[Dataset records]

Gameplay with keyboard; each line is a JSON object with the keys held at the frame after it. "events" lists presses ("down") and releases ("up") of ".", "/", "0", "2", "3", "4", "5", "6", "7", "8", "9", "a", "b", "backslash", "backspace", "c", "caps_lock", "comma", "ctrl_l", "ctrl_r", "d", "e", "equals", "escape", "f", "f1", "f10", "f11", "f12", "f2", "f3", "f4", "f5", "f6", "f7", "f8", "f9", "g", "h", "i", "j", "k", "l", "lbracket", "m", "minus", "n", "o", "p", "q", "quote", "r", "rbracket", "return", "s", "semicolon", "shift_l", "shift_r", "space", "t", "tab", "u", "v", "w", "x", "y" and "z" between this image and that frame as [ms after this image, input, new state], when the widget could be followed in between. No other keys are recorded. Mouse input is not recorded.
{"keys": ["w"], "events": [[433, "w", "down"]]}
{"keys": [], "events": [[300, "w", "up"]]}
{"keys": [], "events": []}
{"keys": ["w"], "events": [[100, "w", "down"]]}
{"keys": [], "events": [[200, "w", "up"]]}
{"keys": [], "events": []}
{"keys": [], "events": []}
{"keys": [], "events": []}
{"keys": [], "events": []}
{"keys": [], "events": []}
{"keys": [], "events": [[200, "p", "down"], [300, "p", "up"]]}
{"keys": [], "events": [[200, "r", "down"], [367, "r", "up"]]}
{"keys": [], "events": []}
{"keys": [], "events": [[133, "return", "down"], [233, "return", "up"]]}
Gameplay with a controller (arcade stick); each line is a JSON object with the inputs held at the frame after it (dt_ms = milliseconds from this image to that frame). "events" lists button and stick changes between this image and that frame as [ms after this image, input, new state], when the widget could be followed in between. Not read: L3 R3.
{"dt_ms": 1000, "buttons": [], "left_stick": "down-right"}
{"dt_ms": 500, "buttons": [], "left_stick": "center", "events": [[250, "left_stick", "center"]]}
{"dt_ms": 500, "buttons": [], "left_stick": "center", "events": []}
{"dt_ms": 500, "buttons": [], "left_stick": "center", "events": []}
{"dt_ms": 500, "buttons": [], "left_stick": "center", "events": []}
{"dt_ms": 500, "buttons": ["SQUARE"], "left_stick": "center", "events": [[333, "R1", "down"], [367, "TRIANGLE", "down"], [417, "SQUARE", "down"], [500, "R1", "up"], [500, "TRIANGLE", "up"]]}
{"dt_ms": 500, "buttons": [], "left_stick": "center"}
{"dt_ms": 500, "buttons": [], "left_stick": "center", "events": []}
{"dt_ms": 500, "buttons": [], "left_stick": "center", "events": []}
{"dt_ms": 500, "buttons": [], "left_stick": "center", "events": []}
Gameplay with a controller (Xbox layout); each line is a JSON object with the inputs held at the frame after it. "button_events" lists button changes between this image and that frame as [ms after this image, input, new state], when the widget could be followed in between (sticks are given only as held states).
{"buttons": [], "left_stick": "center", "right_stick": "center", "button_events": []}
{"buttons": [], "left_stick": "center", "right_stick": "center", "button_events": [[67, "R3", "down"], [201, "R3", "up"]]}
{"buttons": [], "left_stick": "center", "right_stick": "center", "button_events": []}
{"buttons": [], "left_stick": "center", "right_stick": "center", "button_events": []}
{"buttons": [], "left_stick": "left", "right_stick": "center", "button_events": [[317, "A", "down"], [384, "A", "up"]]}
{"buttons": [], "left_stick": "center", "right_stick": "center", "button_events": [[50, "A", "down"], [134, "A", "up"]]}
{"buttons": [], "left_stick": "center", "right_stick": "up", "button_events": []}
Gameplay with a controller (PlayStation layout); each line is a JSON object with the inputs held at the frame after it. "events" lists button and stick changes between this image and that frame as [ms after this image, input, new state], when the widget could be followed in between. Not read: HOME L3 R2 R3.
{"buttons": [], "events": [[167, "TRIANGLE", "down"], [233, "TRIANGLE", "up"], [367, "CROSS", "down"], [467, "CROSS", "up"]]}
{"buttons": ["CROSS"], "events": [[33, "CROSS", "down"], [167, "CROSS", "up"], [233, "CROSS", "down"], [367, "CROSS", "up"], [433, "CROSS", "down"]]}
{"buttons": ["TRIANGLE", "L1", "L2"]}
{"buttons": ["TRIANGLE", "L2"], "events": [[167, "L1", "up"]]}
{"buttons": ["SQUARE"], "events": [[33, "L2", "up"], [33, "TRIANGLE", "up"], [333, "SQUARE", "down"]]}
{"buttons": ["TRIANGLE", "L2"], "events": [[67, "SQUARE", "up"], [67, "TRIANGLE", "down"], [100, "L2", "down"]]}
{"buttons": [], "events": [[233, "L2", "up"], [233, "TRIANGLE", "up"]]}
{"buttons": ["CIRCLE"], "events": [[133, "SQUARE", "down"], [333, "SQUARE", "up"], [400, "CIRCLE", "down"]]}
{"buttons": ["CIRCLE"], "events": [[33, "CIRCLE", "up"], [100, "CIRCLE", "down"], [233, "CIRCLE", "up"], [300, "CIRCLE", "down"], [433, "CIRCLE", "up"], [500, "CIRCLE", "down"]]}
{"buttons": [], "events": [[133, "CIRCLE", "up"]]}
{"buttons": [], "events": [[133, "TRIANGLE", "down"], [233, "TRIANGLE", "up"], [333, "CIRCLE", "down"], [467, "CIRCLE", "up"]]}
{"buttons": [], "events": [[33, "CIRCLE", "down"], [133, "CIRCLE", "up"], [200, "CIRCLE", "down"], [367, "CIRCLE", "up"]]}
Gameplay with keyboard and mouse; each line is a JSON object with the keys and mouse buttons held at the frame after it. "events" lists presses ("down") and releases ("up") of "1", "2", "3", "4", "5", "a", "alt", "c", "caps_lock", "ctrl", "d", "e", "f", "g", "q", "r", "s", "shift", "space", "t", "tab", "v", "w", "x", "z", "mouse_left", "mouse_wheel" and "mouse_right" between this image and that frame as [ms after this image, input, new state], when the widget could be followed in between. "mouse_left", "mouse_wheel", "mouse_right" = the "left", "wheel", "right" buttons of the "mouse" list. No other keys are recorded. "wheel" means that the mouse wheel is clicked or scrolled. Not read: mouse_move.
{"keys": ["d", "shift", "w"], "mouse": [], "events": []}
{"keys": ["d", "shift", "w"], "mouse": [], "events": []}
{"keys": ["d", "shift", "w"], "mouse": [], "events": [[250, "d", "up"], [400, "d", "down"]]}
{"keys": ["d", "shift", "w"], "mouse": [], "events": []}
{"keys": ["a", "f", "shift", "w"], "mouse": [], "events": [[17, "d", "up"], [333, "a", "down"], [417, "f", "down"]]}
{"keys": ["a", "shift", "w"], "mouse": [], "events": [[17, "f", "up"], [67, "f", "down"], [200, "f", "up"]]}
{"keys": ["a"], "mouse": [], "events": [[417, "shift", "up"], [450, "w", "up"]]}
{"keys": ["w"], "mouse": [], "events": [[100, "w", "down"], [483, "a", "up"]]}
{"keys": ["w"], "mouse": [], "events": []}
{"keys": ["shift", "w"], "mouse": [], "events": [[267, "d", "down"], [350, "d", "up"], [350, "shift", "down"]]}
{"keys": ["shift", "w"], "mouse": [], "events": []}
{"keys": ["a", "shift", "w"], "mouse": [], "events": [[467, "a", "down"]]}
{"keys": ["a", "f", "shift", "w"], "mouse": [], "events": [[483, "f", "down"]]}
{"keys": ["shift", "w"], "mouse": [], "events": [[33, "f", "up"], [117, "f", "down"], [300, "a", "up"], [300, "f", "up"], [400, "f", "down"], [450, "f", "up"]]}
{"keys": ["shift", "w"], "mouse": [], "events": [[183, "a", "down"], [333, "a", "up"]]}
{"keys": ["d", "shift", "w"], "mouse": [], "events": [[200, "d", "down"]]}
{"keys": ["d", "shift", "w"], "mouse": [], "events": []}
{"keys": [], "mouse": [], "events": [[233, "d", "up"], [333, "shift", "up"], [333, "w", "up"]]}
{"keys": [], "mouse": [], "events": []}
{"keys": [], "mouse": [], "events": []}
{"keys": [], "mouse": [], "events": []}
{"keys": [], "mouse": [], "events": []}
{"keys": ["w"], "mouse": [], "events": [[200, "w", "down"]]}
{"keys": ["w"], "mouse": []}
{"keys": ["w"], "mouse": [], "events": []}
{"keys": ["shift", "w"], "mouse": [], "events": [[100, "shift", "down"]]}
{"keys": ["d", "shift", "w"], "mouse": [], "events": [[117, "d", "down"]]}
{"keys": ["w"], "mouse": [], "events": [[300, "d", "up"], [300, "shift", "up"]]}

(Activity) All lines in the records with the string "CROSS" should be copied out.

(Your response)
{"buttons": [], "events": [[167, "TRIANGLE", "down"], [233, "TRIANGLE", "up"], [367, "CROSS", "down"], [467, "CROSS", "up"]]}
{"buttons": ["CROSS"], "events": [[33, "CROSS", "down"], [167, "CROSS", "up"], [233, "CROSS", "down"], [367, "CROSS", "up"], [433, "CROSS", "down"]]}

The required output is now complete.